The concept of organizations and community activists’ groups interacting with one another is not a new factuality. Gaining and/or exchanging social capital through professional networking is a common business practice today. Therefore, when Greenpeace, an internationally well-known environmental organization received a whiff of perceived wrong-doing by an international corporate entity they were sure to play on their social capital and shout to their supporters across the globe that evil was being perpetrated. The corporate entities, who were supported by customers and other businesses (their social capital) cried they were following the letter of the law. So, what is social capital, how did this “fight” come about and who did this fight engage?

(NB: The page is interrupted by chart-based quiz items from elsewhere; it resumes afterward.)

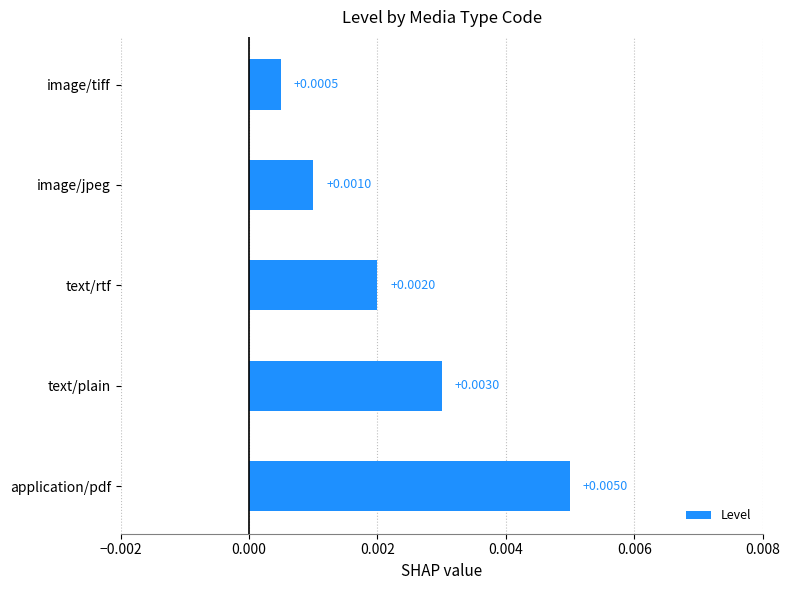

Rank the categories by value from highest to lowest.

application/pdf, text/plain, text/rtf, image/jpeg, image/tiff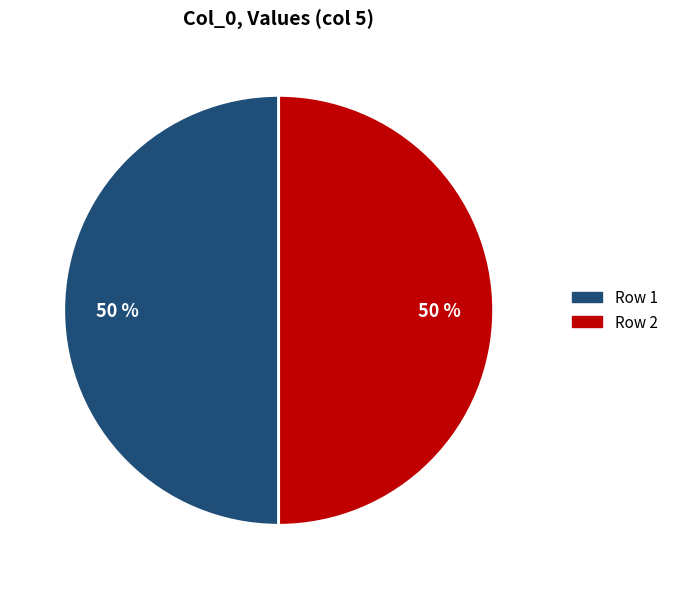

To the nearest percent, what is the average slice percentage?

50%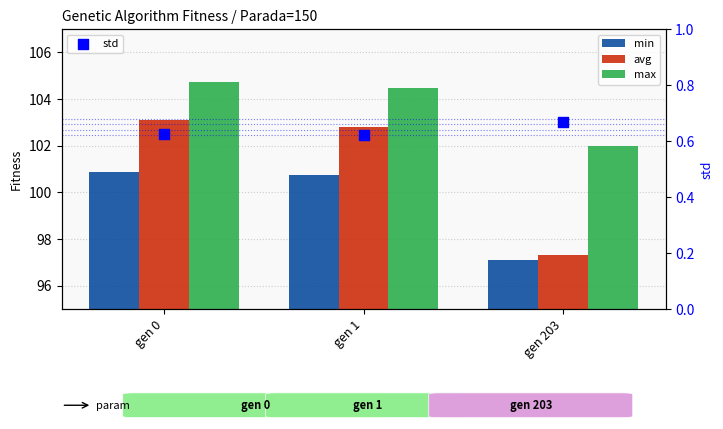

Which series contains the highest Y value?

max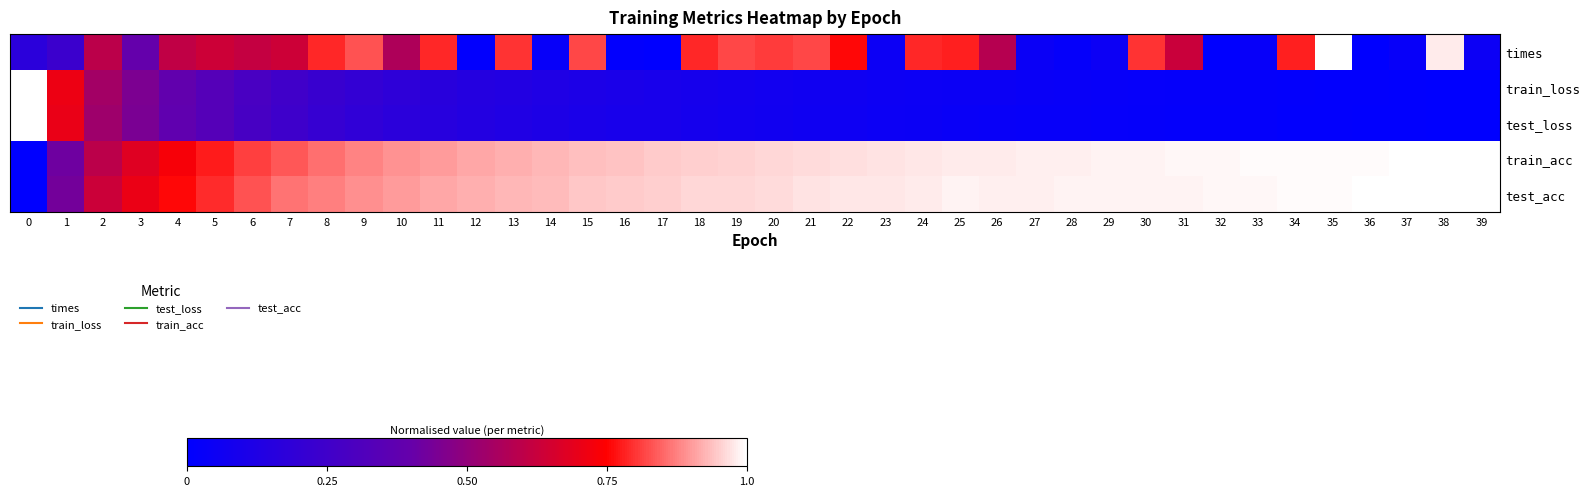

Which has a higher value, 4 or 17?

4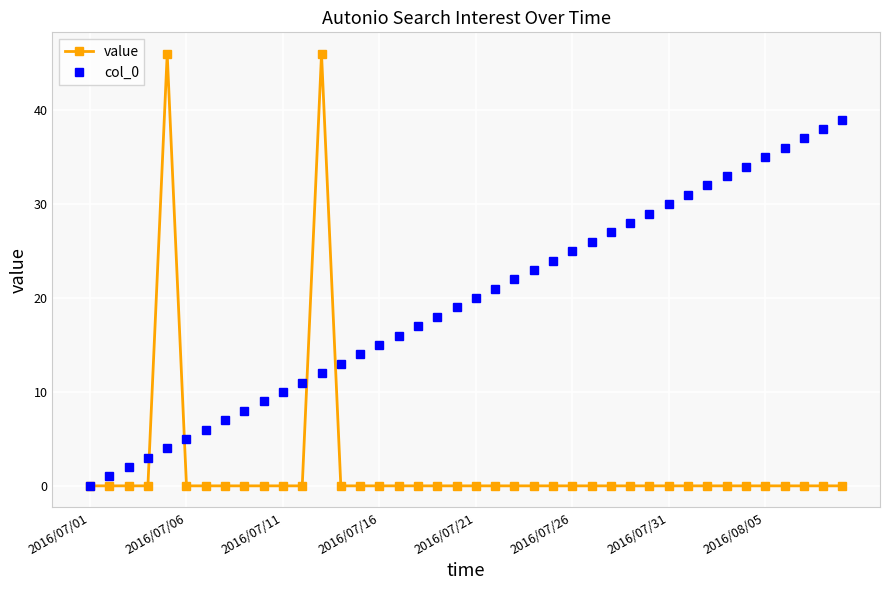

Which series has the largest total across all categories?

col_0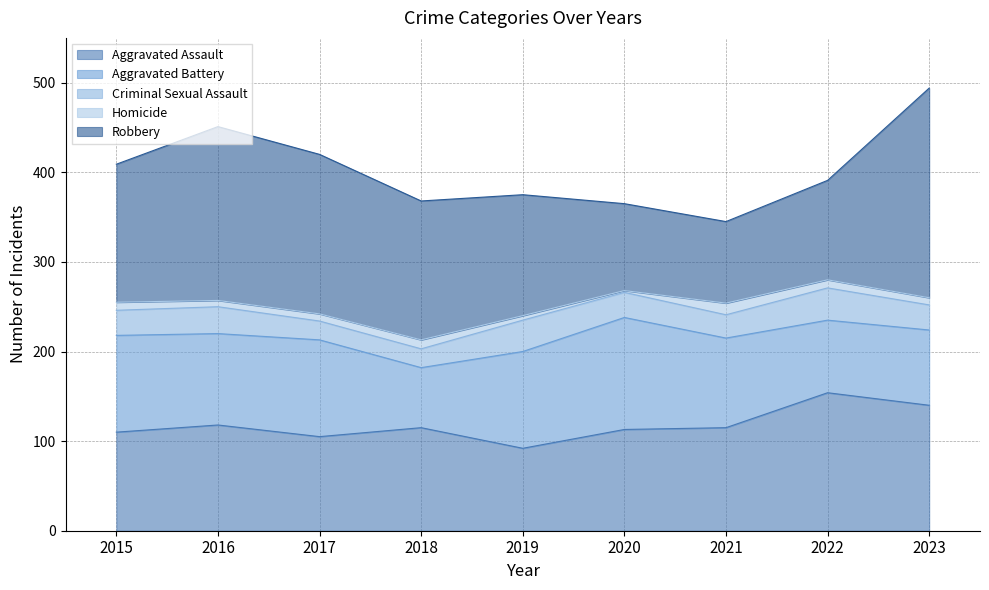

Which category has the lowest value in the Aggravated Battery series?

2018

Social capital defined by Hanifan (1916, p.130) is:

Those tangible substances [that] count for most in the daily lives of people: namely good will, fellowship, sympathy, and social intercourse among the individuals and families who make up a social unit. . . . If [an individual comes] into contact with his neighbor, and they with other neighbors, there will be an accumulation of social capital, which may immediately satisfy his social needs and which may bear a social potentiality sufficient to the substantial improvement of living conditions in the whole community. (Hanifan, 1916, p.130)

Today, communication researchers believe that social capital is positive as long as it has a constructive effect on people’s lives (Woolcook & Narayan, 2000). The idea of social capital is one of the important assets that can be used during a crisis, used for one’s enjoyment or leveraged for one’s gain. That is why people may volunteer for community groups, help disadvantaged children knowing that they need more than motivation, participating in church groups or assisting in fundraising for special causes. People in this type of community have more social capital and are in a stronger place to combat exposures from organizations and other invading forces.

Social relations and political ties lead to the first type of social capital that organizations and activists’ groups rely heavily upon, the networks view. Granovetter (1973), “recognizes that strong intracommunity ties give families and communities a sense of identity and common purpose” (Astone et al., 1999). On the other hand, “…without weak intercommunity ties, such as those that cross various social divides based on religion, class, ethnicity, gender, and socioeconomic status, strong horizontal ties can become a basis for the pursuit of narrow sectarian interests” (Woolcock & Narayan, 2000).